Collected data:
++++++++++++++++++++

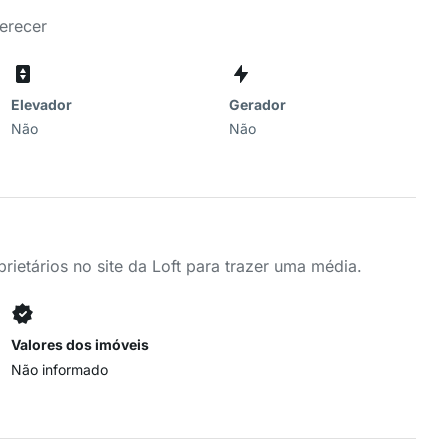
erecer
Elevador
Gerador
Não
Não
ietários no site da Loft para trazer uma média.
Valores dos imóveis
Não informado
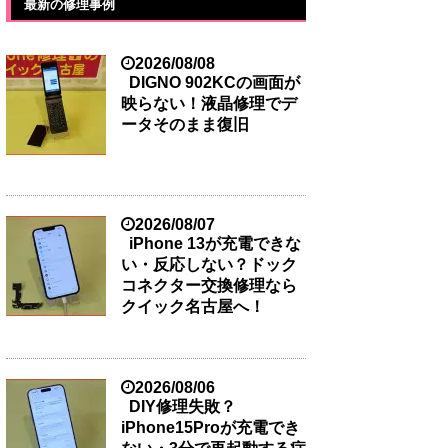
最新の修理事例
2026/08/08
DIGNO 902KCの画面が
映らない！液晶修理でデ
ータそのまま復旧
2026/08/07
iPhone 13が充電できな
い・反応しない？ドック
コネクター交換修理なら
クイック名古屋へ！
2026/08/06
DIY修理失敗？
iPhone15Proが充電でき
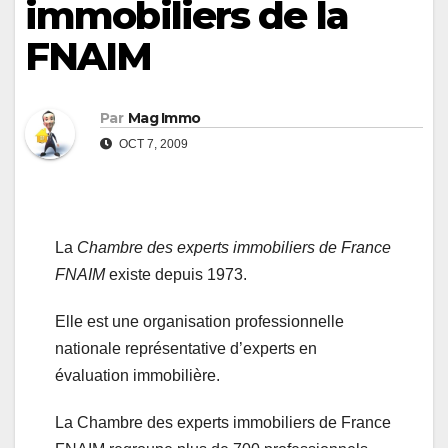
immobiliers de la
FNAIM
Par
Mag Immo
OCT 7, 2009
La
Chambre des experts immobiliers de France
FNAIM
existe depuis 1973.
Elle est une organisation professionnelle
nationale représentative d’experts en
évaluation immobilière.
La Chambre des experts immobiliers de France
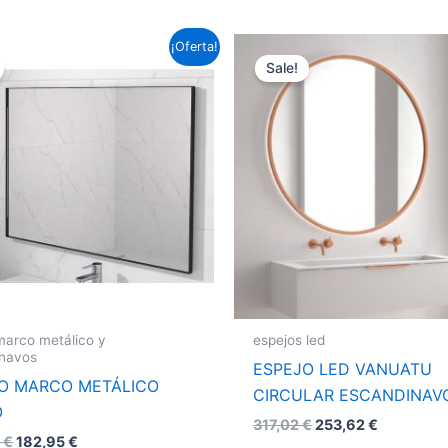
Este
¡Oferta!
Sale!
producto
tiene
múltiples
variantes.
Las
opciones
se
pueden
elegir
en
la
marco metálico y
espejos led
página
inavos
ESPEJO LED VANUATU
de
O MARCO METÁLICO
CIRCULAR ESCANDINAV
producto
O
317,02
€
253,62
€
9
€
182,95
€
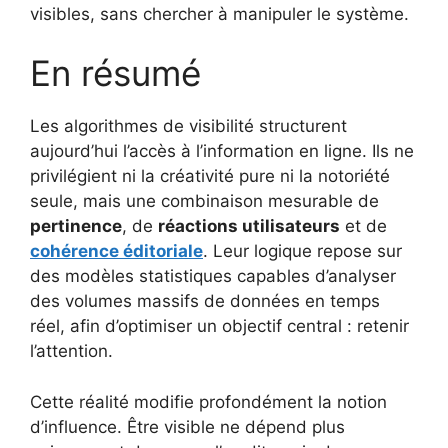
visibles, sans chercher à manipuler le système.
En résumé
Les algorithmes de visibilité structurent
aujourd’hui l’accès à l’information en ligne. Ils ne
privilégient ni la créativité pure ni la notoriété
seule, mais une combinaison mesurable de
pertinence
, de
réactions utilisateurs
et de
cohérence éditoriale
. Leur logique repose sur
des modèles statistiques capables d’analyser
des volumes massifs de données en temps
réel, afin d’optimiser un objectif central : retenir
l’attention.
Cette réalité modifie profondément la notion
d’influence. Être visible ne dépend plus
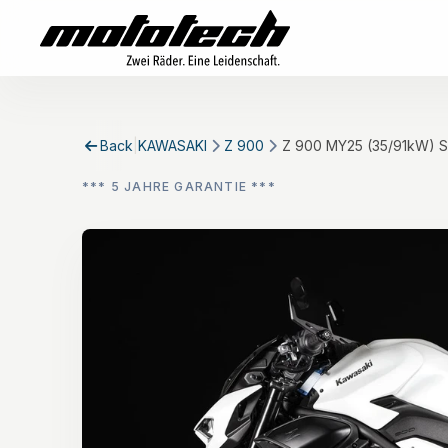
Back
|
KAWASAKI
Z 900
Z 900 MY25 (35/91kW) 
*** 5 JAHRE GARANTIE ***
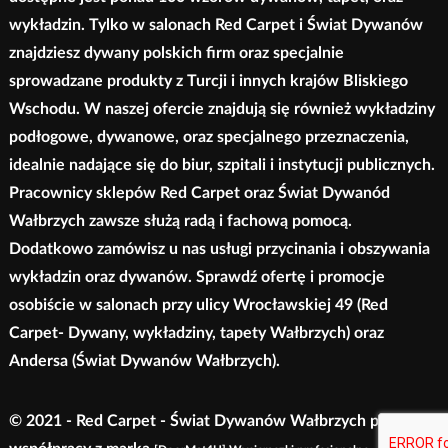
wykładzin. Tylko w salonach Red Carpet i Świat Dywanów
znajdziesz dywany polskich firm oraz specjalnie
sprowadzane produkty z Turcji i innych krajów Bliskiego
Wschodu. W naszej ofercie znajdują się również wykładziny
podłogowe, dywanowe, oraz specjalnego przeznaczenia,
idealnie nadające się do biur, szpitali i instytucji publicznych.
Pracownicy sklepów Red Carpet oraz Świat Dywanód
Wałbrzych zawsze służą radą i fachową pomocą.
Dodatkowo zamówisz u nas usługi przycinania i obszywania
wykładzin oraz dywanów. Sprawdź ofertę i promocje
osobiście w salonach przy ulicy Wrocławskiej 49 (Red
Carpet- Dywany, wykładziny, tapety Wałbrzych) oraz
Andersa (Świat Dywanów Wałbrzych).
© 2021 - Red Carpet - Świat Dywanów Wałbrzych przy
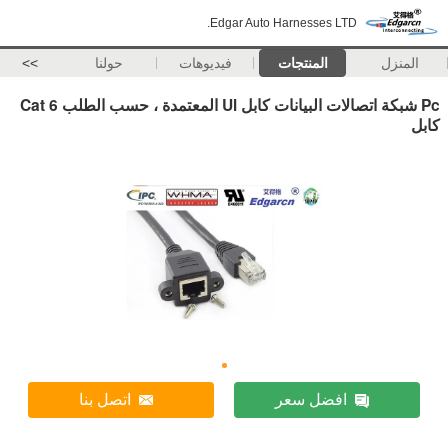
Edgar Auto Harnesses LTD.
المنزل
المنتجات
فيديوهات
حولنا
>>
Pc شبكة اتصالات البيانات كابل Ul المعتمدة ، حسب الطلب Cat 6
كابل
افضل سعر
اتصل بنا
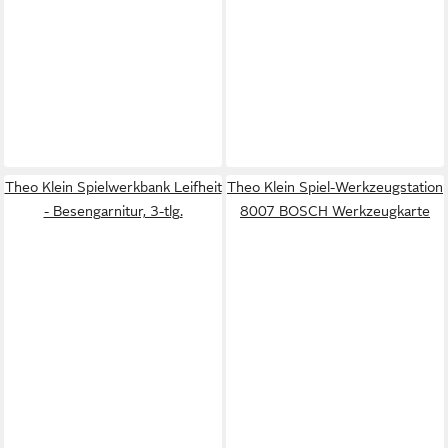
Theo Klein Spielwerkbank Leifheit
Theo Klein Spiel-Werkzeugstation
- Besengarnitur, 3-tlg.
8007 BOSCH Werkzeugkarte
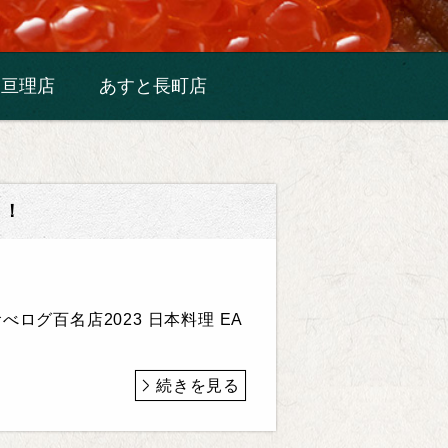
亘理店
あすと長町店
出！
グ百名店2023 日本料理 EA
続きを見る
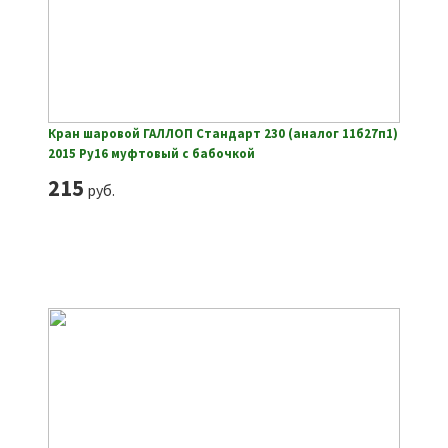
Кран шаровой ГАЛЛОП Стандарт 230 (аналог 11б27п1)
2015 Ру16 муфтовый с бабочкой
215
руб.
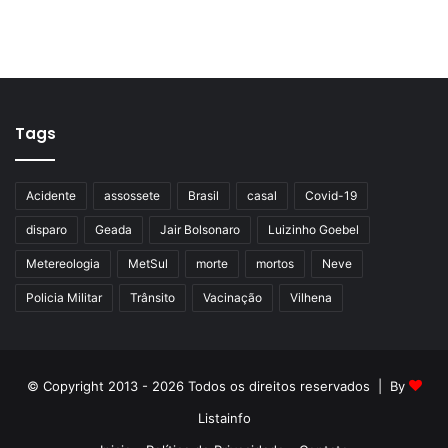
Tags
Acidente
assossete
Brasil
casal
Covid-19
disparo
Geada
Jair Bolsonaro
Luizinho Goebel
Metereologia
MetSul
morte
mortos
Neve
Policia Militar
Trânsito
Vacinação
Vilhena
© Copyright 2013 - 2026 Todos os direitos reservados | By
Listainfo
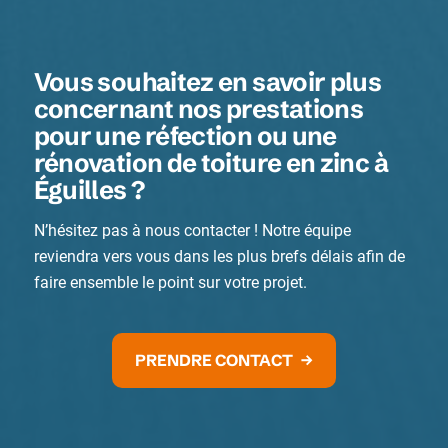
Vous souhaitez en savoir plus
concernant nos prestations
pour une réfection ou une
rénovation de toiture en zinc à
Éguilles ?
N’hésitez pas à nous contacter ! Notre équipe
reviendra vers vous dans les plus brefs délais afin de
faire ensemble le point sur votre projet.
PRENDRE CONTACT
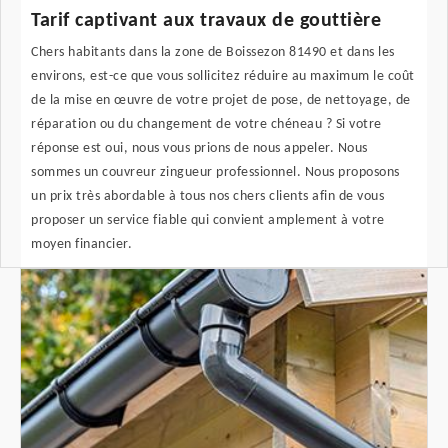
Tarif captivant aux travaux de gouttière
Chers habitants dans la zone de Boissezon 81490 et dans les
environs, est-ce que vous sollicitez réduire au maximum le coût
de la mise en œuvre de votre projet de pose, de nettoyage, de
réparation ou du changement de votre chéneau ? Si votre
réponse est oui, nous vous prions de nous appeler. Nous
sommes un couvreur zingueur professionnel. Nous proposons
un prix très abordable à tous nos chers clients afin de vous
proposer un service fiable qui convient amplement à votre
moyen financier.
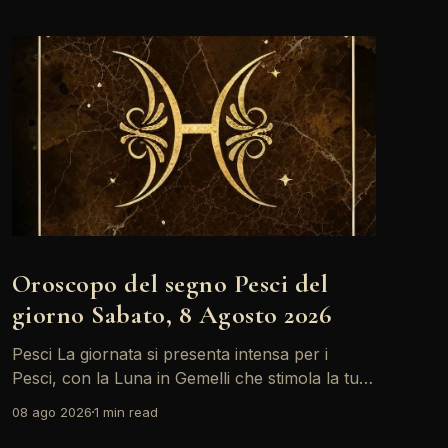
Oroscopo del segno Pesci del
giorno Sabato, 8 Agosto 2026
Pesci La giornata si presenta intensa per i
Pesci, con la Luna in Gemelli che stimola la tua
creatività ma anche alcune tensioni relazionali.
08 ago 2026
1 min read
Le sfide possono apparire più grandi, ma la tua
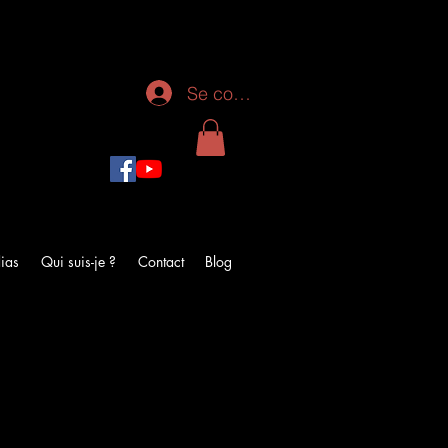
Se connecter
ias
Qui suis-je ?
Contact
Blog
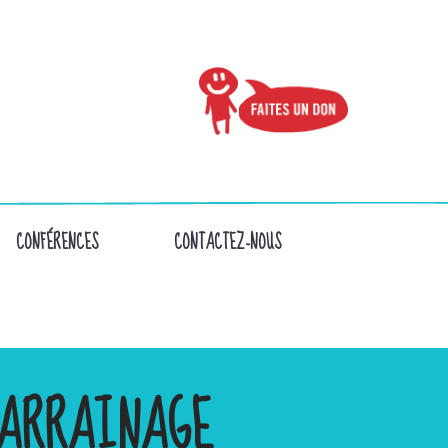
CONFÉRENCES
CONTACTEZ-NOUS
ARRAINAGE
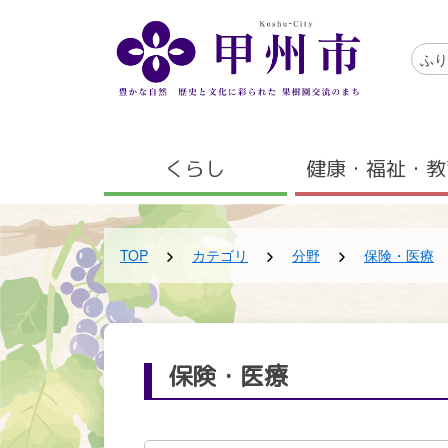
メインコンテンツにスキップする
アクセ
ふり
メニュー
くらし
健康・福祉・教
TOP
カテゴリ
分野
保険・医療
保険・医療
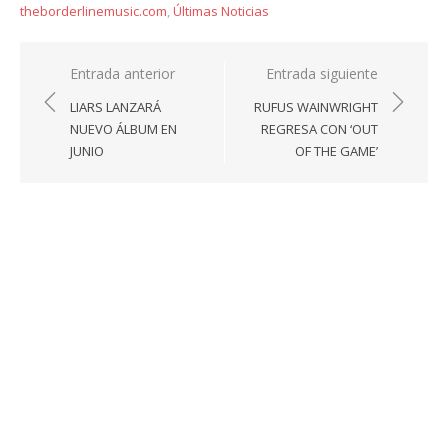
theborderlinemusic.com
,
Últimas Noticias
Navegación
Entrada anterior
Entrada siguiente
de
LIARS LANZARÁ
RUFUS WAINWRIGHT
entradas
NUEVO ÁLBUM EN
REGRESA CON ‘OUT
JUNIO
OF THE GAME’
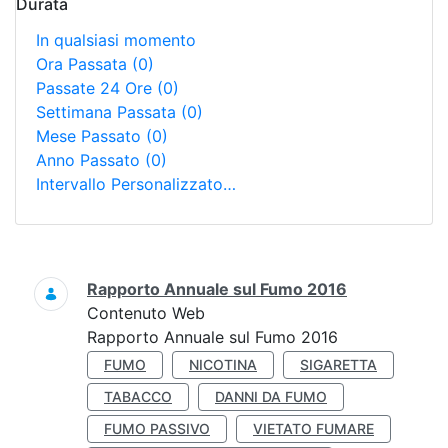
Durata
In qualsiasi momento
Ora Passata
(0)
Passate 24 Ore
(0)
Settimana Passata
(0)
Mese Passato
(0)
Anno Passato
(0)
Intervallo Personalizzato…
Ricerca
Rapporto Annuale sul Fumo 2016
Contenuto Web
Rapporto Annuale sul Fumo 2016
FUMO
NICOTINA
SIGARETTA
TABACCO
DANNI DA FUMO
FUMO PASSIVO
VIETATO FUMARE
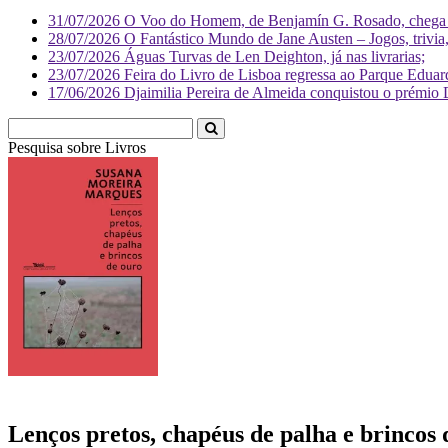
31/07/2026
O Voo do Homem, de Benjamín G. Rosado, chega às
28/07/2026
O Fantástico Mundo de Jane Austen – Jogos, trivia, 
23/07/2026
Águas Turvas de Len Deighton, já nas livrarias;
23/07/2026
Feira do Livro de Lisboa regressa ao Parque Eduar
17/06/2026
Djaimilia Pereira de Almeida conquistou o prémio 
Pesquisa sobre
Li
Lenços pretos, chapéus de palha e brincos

++++++++++++++++++++

TASK DIRECTIONS: Using the records above, find and show each line with the string "votre".

ANSWER SECTION:
faire ensemble le point sur votre projet.
de la mise en œuvre de votre projet de pose, de nettoyage, de
réparation ou du changement de votre chéneau ? Si votre
proposer un service fiable qui convient amplement à votre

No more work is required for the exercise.